Task to carry out
Check each line of the entries below for the word "hand", then state how many lines have it and nothing more.

Information supplied
———

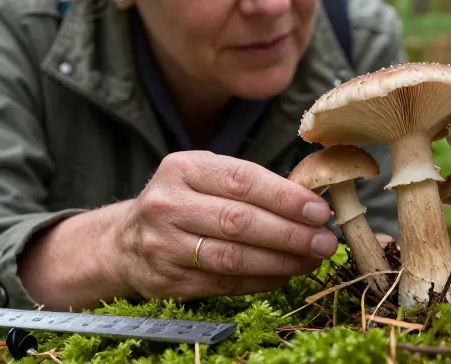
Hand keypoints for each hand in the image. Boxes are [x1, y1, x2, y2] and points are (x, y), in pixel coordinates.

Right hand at [112, 151, 337, 299]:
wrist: (125, 241)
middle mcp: (167, 204)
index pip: (242, 181)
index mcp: (183, 168)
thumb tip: (311, 205)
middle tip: (325, 241)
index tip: (320, 211)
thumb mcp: (206, 176)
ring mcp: (163, 245)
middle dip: (291, 233)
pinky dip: (262, 280)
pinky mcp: (167, 281)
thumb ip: (251, 184)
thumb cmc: (184, 202)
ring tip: (312, 259)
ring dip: (281, 261)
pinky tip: (286, 273)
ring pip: (233, 257)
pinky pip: (225, 283)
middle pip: (240, 221)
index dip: (286, 198)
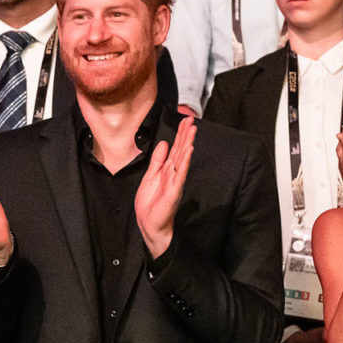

———

Response to the exercise
2